Christian Stückl, Intendant des städtischen Münchner Volkstheaters, und der Münchner Kulturreferent Anton Biebl haben ein Konzept vorgelegt, wie man in Zeiten von Corona wieder Theater spielen kann, berichten Egbert Tholl und Reinhard J. Brembeck in der SZ. Mit fünf Produktionen soll die Saison Ende Juli eröffnet werden: Mit gut verteilten Zuschauern könnten immerhin 100 von 600 Plätzen vom Publikum besetzt werden. "Ebenso können man sich ein Bespielung des Gartens mit etwa 50 Zuschauern vorstellen. Die Aufführungen werden etwa eine Stunde dauern, keine Pause haben, könnten auch, um mehr Zuschauer zu erfreuen, mehrmals hintereinander gespielt werden.
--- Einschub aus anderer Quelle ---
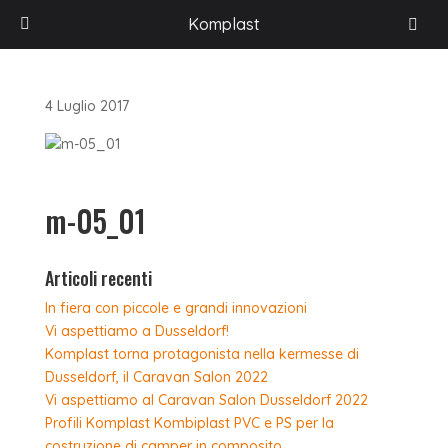
HOME
/
ACCESSORI PER VEICOLI RICREAZIONALI
/
MANIGLIE E CHIUSURE
/
Komplast
ART. M-05 – MANIGLIA INTERASSE 160
/
M-05_01
4 Luglio 2017
m-05_01
Articoli recenti
In fiera con piccole e grandi innovazioni
Vi aspettiamo a Dusseldorf!
Komplast torna protagonista nella kermesse di
Dusseldorf, il Caravan Salon 2022
Vi aspettiamo al Caravan Salon Dusseldorf 2022
Profili Komplast Kombiplast PVC e PS per la
costruzione di camper in composito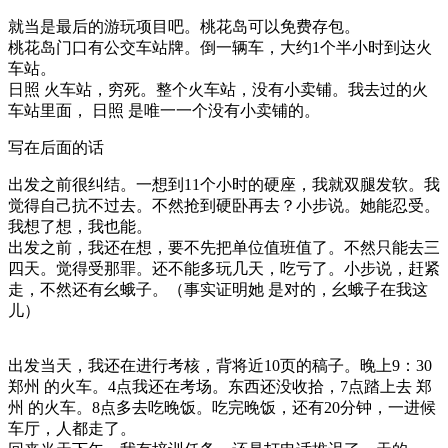
就当是最后的游玩项目吧。桃花岛可以免费存包。
桃花岛门口有公交车站牌。倒一辆车，大约1个半小时到达火
车站。
日照 火车站，穷死。整个火车站，没有小卖铺。我去过的火
车站里面， 日照 是唯一一个没有小卖铺的。
写在后面的话
出发之前很纠结。一想到11个小时的硬座，我就双腿发软。我
觉得自己抗不过去。不然抢到硬卧再去？小步说。她能忍受。
我想了想，我也能。
出发之前，我还在想，要不先把单位值班值了。不然只能去三
四天。觉得受那罪。还不能多玩几天，吃亏了。小步说，赶紧
走，不然还有幺蛾子。（事实证明她 是对的，幺蛾子在我这
儿）
出发当天，我还在进行考核，背将近10页的稿子。晚上9：30
郑州 的火车。4点我还在考场。东西还没收拾，7点踏上去 郑
州 的火车。8点多去吃晚饭。吃完晚饭，还有20分钟，一进候
车厅，人都走了。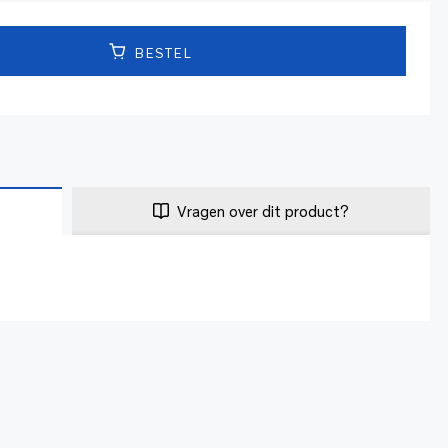
BESTEL
Vragen over dit product?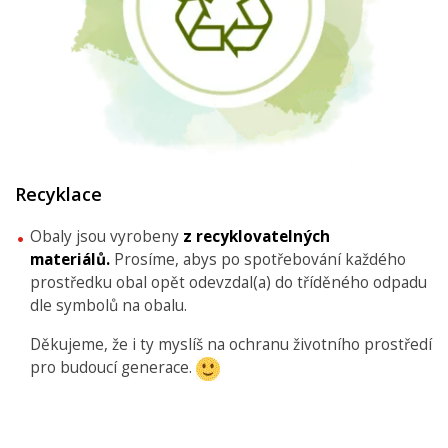
Recyklace
Obaly jsou vyrobeny
z recyklovatelných
materiálů.
Prosíme, abys po spotřebování každého
prostředku obal opět odevzdal(a) do tříděného odpadu
dle symbolů na obalu.
Děkujeme, že i ty myslíš na ochranu životního prostředí
pro budoucí generace.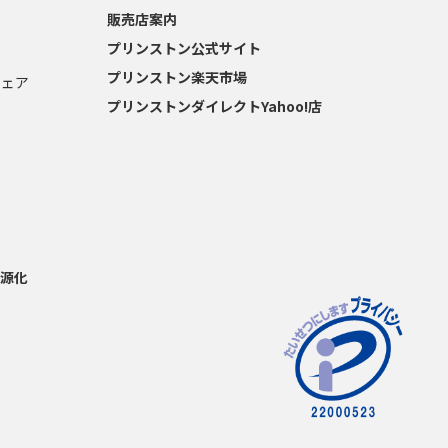
販売店案内
プリンストン公式サイト
プリンストン楽天市場
ウェア
プリンストンダイレクトYahoo!店
源化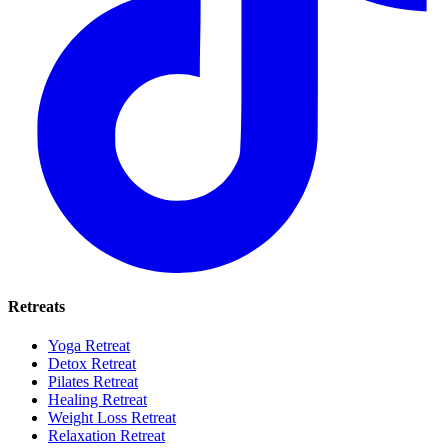
Retreats
Yoga Retreat
Detox Retreat
Pilates Retreat
Healing Retreat
Weight Loss Retreat
Relaxation Retreat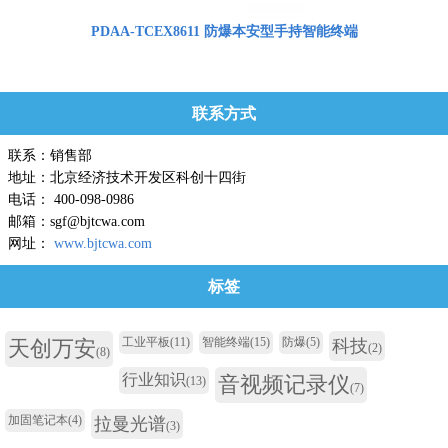
PDAA-TCEX8611 防爆本安型手持智能终端
联系方式
联系：销售部
地址：北京经济技术开发区科创十四街
电话： 400-098-0986
邮箱：sgf@bjtcwa.com
网址：
www.bjtcwa.com
标签
工业平板
(11)
智能终端
(15)
防爆
(5)
天创万安
科技
(2)
(8)
行业知识
音视频记录仪
(13)
(7)
加固笔记本
(4)
拉曼光谱
(3)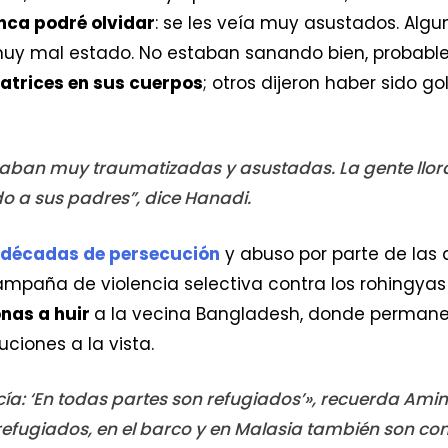
nca podré olvidar
: se les veía muy asustados. Alg
muy mal estado. No estaban sanando bien, probabl
atrices en sus cuerpos
; otros dijeron haber sido 
aban muy traumatizadas y asustadas. La gente llora
o a sus padres”, dice Hanadi.
o décadas de persecución
y abuso por parte de las
mpaña de violencia selectiva contra los rohingyas 
nas a huir
a la vecina Bangladesh, donde perma
uciones a la vista.
ecía: ‘En todas partes son refugiados’», recuerda Am
efugiados, en el barco y en Malasia también son co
Stückl ruft alle Theaterleute auf, über ähnliche Konzepte nachzudenken. Er will keine Kurzarbeit - die hat er an seinem Haus auch nicht eingeführt -, er will spielen." Küsse auf der Bühne dürfen allerdings nur angedeutet werden, aber das geht ja in Indien auch, denkt sich Stückl: "Dort sei Intimität auf der Bühne verboten und ein Hackbrettsignal zeige an, dass man sich Nähe nun denken müsse."

Weiteres: Im Interview mit der FR plädiert Micha Brumlik dafür, die Städtischen Bühnen in Frankfurt zu renovieren: "Es würde der Stadt nicht guttun, das Gebäude einfach abzureißen. Da besteht eine historisch gewachsene Identität." Die nachtkritik streamt heute "Chinchilla Arschloch, waswas" von Rimini Protokoll.